Welcome to our weekly roundup of news from university presses! There is much to share from our fellow academic publishing houses and much to learn on What SUP at the social university presses. This week, we consider the life of financial strategist Paul Cabot, the cultural ramifications of the Olympic Games, love and Valentine’s Day, various aspects of Black History Month, along with a slew of other topics! What did you read this week?
To conclude Columbia University Press’ weeklong feature on Michael Yogg’s Passion for Reality: The Extraordinary Life of the Investing Pioneer Paul Cabot, Yogg reflects on integrity and morality, characteristics Cabot deemed crucial to his investment strategy.
In honor of Valentine’s Day, Columbia University Press also explores the relationship between love and knowledge with an essay from Roy Brand’s LoveKnowledge: The Life of Philosophy from Socrates to Derrida.
A continent away from the Sochi Winter Games, Duke University Press provides a roundup of journal articles examining the cultural impact of the Olympics.
Oxford University Press approaches Valentine’s Day from a number of different angles. Author Jane Ellison contemplates the power of the human gaze and the transformative force of erotic desire in Ovid’s works her essay “Love: First Sights in Ovid.” In another installment of OUP’s Very Short Introductions series, Dylan Evans considers romantic love from literary, philosophical, and anthropological perspectives. Book recommendations from OUP’s staff members solves the tricky problem of what to get loved ones for Valentine’s Day.
For more Valentine’s Day reading, Princeton University Press has posted a list of book recommendations for those of every relationship status.

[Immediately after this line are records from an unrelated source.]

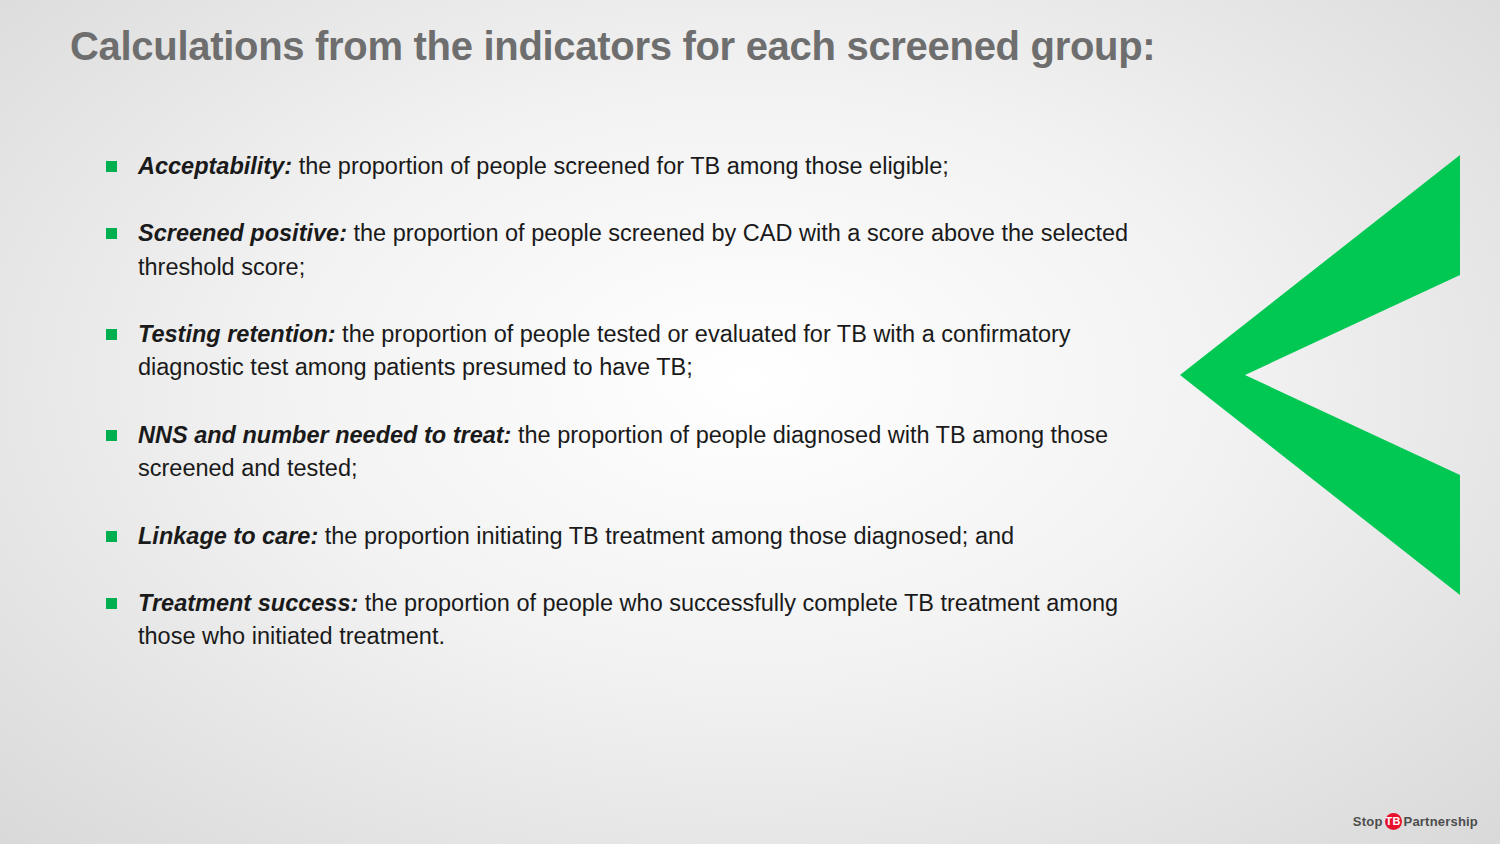Calculations from the indicators for each screened group:
Acceptability: the proportion of people screened for TB among those eligible;
Screened positive: the proportion of people screened by CAD with a score above the selected threshold score;
Testing retention: the proportion of people tested or evaluated for TB with a confirmatory diagnostic test among patients presumed to have TB;
NNS and number needed to treat: the proportion of people diagnosed with TB among those screened and tested;
Linkage to care: the proportion initiating TB treatment among those diagnosed; and
Treatment success: the proportion of people who successfully complete TB treatment among those who initiated treatment.
Stop TB Partnership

Need some new nicknames for your loved ones? Harvard University Press presents some amusing terms of endearment from the Dictionary of American Regional English, which include “creepo,” “lambie pie,” and “butterballs.” Need more? Enter DARE’s new contest for the chance to win a three-year subscription.
For Black History Month, the University of North Carolina Press presents a list of books on African American history, culture, and modern society published over the past year.
Stanford University Press republishes a Q&A with law professor Osagie K. Obasogie. Obasogie discusses his research on how blind people understand and perceive race and what their lack of colorblindness means for the U.S. legal system. In his book Blinded by Sight: Seeing Race Through the Eyes of the Blind, he ponders a thought-provoking question: if blind people aren’t colorblind, who can be?